*TASK INSTRUCTIONS*. Find each line in the records below that contains the string "valign" and copy it out in full, matching uppercase and lowercase letters exactly.
————
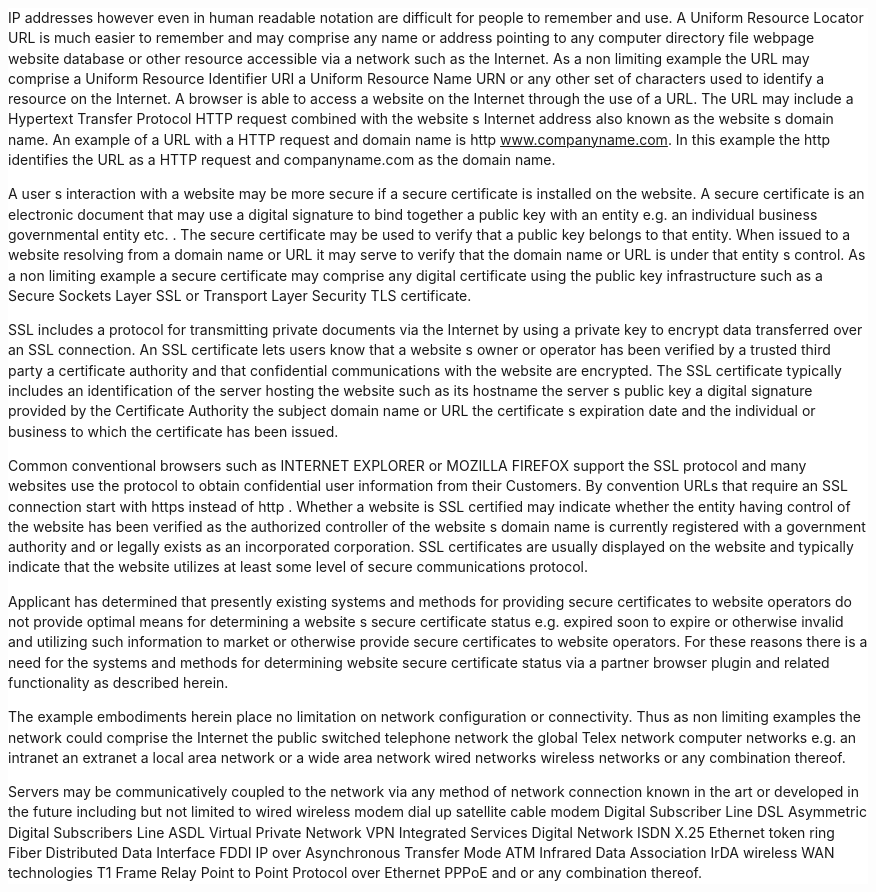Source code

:IP addresses however even in human readable notation are difficult for people to remember and use. A Uniform Resource Locator URL is much easier to remember and may comprise any name or address pointing to any computer directory file webpage website database or other resource accessible via a network such as the Internet. As a non limiting example the URL may comprise a Uniform Resource Identifier URI a Uniform Resource Name URN or any other set of characters used to identify a resource on the Internet. A browser is able to access a website on the Internet through the use of a URL. The URL may include a Hypertext Transfer Protocol HTTP request combined with the website s Internet address also known as the website s domain name. An example of a URL with a HTTP request and domain name is http www.companyname.com. In this example the http identifies the URL as a HTTP request and companyname.com as the domain name.

A user s interaction with a website may be more secure if a secure certificate is installed on the website. A secure certificate is an electronic document that may use a digital signature to bind together a public key with an entity e.g. an individual business governmental entity etc. . The secure certificate may be used to verify that a public key belongs to that entity. When issued to a website resolving from a domain name or URL it may serve to verify that the domain name or URL is under that entity s control. As a non limiting example a secure certificate may comprise any digital certificate using the public key infrastructure such as a Secure Sockets Layer SSL or Transport Layer Security TLS certificate.

SSL includes a protocol for transmitting private documents via the Internet by using a private key to encrypt data transferred over an SSL connection. An SSL certificate lets users know that a website s owner or operator has been verified by a trusted third party a certificate authority and that confidential communications with the website are encrypted. The SSL certificate typically includes an identification of the server hosting the website such as its hostname the server s public key a digital signature provided by the Certificate Authority the subject domain name or URL the certificate s expiration date and the individual or business to which the certificate has been issued.

Common conventional browsers such as INTERNET EXPLORER or MOZILLA FIREFOX support the SSL protocol and many websites use the protocol to obtain confidential user information from their Customers. By convention URLs that require an SSL connection start with https instead of http . Whether a website is SSL certified may indicate whether the entity having control of the website has been verified as the authorized controller of the website s domain name is currently registered with a government authority and or legally exists as an incorporated corporation. SSL certificates are usually displayed on the website and typically indicate that the website utilizes at least some level of secure communications protocol.

Applicant has determined that presently existing systems and methods for providing secure certificates to website operators do not provide optimal means for determining a website s secure certificate status e.g. expired soon to expire or otherwise invalid and utilizing such information to market or otherwise provide secure certificates to website operators. For these reasons there is a need for the systems and methods for determining website secure certificate status via a partner browser plugin and related functionality as described herein.

The example embodiments herein place no limitation on network configuration or connectivity. Thus as non limiting examples the network could comprise the Internet the public switched telephone network the global Telex network computer networks e.g. an intranet an extranet a local area network or a wide area network wired networks wireless networks or any combination thereof.

Servers may be communicatively coupled to the network via any method of network connection known in the art or developed in the future including but not limited to wired wireless modem dial up satellite cable modem Digital Subscriber Line DSL Asymmetric Digital Subscribers Line ASDL Virtual Private Network VPN Integrated Services Digital Network ISDN X.25 Ethernet token ring Fiber Distributed Data Interface FDDI IP over Asynchronous Transfer Mode ATM Infrared Data Association IrDA wireless WAN technologies T1 Frame Relay Point to Point Protocol over Ethernet PPPoE and or any combination thereof.

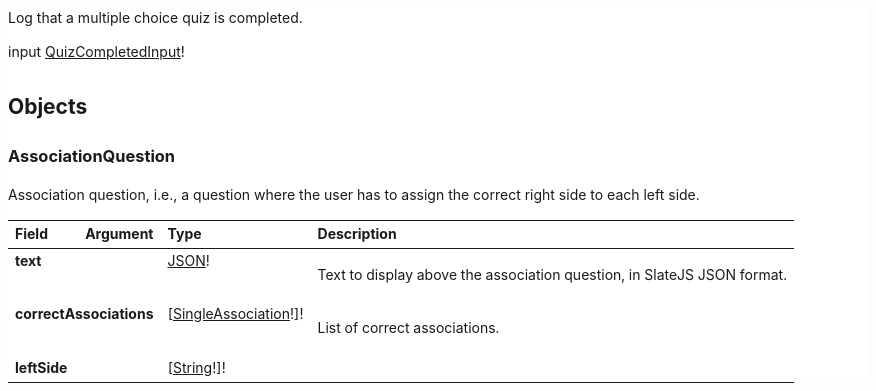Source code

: 
Log that a multiple choice quiz is completed.

</td>
</tr>
<tr>
<td colspan="2" align="right" valign="top">input</td>
<td valign="top"><a href="#quizcompletedinput">QuizCompletedInput</a>!</td>
<td></td>
</tr>
</tbody>
</table>

## Objects

### AssociationQuestion


Association question, i.e., a question where the user has to assign the correct right side to each left side.

<table>
<thead>
<tr>
<th align="left">Field</th>
<th align="right">Argument</th>
<th align="left">Type</th>
<th align="left">Description</th>
</tr>
</thead>
<tbody>
<tr>
<td colspan="2" valign="top"><strong>text</strong></td>
<td valign="top"><a href="#json">JSON</a>!</td>
<td>


Text to display above the association question, in SlateJS JSON format.

</td>
</tr>
<tr>
<td colspan="2" valign="top"><strong>correctAssociations</strong></td>
<td valign="top">[<a href="#singleassociation">SingleAssociation</a>!]!</td>
<td>


List of correct associations.

</td>
</tr>
<tr>
<td colspan="2" valign="top"><strong>leftSide</strong></td>
<td valign="top">[<a href="#string">String</a>!]!</td>
<td>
————
*PROBLEM SOLUTION*.
<td colspan="2" align="right" valign="top">input</td>
<td valign="top"><a href="#quizcompletedinput">QuizCompletedInput</a>!</td>
<td colspan="2" valign="top"><strong>text</strong></td>
<td valign="top"><a href="#json">JSON</a>!</td>
<td colspan="2" valign="top"><strong>correctAssociations</strong></td>
<td valign="top">[<a href="#singleassociation">SingleAssociation</a>!]!</td>
<td colspan="2" valign="top"><strong>leftSide</strong></td>
<td valign="top">[<a href="#string">String</a>!]!</td>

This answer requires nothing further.